How does daylight PDT treatment compare to traditional and other types of treatments and therapies for actinic keratosis?

For years, sufferers of actinic keratoses (AK) had to choose between a range of topical applications and creams and very little else. While these creams initially showed some benefits in alleviating the condition, as soon as the applications were stopped, the condition tended to return. The development of daylight photodynamic therapy (DL-PDT) has brought a new methodology to treating this condition and others. But how does it work, and are the results positive or negative?

Actinic keratosis – symptoms and causes

Characterised by the thickening of the skin and the formation of crusty, scaly and thick skin patches, actinic keratosis is a disfiguring condition that can also be a precursor to malignant melanomas. The skin takes on a mottled or discoloured hue and, as the condition progresses, produces rough, scaly patches – not unlike psoriasis. It’s generally painless, but because it’s often found on the face and hands, it can be a distressing condition for patients to cope with. If left untreated, this skin condition can lead to squamous cell carcinoma.

The most common cause of actinic keratosis is prolonged exposure to UV light, either through excessive sunbed use or spending considerable time outdoors with little or no skin protection (e.g. sunscreens).

Current topical treatments

Various treatments are currently available, both on prescription and over the counter. However, the latter tend to be for very minor cases only and are often generic topical treatments for a range of skin conditions. So in most instances, creams are prescribed by a clinician. They may also recommend procedures such as curettage (where the damaged skin is scraped off) and electrosurgery (used to eliminate any remaining damaged tissue.)

Dietary and lifestyle changes can also affect the condition. If actinic keratosis is already prevalent on the skin surface, it may take some time for these actions to inhibit or reduce the instances of thickened skin.

Other alternatives involve cryotherapy, where the lesions are deep-frozen using liquid nitrogen. However, cryotherapy is only used in extreme conditions, and while it is a highly targeted process, there are concerns that it may inadvertently damage healthy tissue.

The alternative – d-PDT treatment

Daylight photodynamic therapy (dPDT) incorporates a new methodology for treating actinic keratosis. It’s simple, non-invasive, and has proven successful in clinical trials. Many institutions, including the NHS, now use it as the go-to treatment for actinic keratosis.

Like other treatments, it involves using a topical cream called prodrug on the affected area. This cream contains a photosensitizer (Protoporphyrin IX or PpIX) activated by natural daylight and then destroys the abnormal cells that are causing the skin’s surface to thicken or discolour. It is a very targeted treatment that only tackles the abnormal cells, leaving the healthy skin untouched.

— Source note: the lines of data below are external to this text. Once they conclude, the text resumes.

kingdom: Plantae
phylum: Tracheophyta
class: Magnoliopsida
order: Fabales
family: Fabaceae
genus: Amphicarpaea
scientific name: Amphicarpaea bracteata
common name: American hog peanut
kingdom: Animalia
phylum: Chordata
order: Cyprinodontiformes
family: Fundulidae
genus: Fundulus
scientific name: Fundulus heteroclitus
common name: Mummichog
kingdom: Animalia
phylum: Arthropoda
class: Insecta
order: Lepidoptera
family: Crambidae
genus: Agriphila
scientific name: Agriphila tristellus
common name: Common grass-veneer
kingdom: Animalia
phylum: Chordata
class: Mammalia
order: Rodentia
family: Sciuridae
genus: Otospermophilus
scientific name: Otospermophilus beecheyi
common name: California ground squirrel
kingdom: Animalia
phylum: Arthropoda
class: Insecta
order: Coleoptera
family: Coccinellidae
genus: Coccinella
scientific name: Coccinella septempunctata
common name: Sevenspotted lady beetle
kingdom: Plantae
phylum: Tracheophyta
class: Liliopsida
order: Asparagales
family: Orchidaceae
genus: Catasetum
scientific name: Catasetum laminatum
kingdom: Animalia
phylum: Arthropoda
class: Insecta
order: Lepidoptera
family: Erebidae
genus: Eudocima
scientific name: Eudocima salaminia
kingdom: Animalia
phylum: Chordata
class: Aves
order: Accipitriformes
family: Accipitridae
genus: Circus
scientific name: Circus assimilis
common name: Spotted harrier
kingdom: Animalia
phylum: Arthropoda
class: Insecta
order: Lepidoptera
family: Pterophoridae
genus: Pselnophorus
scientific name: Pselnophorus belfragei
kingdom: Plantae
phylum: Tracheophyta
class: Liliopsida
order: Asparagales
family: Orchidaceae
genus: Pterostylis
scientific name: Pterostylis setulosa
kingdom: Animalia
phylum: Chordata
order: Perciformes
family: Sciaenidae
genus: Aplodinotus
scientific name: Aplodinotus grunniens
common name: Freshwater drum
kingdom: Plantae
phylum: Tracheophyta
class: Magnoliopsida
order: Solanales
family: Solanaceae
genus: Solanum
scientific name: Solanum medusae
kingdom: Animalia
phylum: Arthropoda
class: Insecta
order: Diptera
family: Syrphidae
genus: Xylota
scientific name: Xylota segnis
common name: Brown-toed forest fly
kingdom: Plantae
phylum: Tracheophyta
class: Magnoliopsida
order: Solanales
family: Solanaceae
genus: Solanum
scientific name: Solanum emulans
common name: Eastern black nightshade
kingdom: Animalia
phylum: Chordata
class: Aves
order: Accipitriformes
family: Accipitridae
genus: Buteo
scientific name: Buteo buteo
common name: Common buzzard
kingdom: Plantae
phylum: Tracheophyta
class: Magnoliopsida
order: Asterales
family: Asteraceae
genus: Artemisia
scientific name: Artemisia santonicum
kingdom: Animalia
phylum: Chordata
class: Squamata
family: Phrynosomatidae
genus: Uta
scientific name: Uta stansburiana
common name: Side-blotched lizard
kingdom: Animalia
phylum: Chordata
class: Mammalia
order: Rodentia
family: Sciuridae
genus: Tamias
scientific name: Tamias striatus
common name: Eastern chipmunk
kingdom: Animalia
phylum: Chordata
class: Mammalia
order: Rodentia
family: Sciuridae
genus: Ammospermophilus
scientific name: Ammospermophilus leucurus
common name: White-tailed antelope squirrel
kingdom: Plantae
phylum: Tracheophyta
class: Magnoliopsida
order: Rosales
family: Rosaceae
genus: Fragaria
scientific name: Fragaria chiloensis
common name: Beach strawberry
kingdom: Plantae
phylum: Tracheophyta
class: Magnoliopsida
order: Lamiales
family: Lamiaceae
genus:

Published data on the use of DL-PDT in conjunction with the standard use of topical cream demonstrated that not only was there an effective reduction in the occurrence of actinic keratosis of up to 79% within the treated area, compared to a 71% reduction in areas treated with cPDT. The

treatment was also less painful, according to test subjects.1 Once this specific trial had concluded, 18 out of the 29 subjects preferred the DL-PDT treatment regime compared to conventional PDT treatments.

Further studies have also demonstrated that daylight PDT is more practical, as patients can administer it themselves rather than attending a medical care centre for treatment. This makes DL-PDT a more appealing and logical form of treatment for actinic keratosis, provided the patient is given clear instructions on how to perform the treatment, also for avoiding any risk of sunburn. Regular consultations are recommended to ensure the patient is managing their condition correctly.

In conclusion

The use of DL-PDT compared to alternative methods such as cryotherapy and conventional PDT treatments has been shown to be effective, easy to manage, and less painful for the patient. Various studies have shown the increased effectiveness of dPDT therapy in conjunction with the appropriate topical applications.

Localised healthy tissue is undamaged by the process, and treatments can be carried out by the patient at home rather than attending a hospital or medical centre. This makes it more convenient, providing the patient with a better quality of life.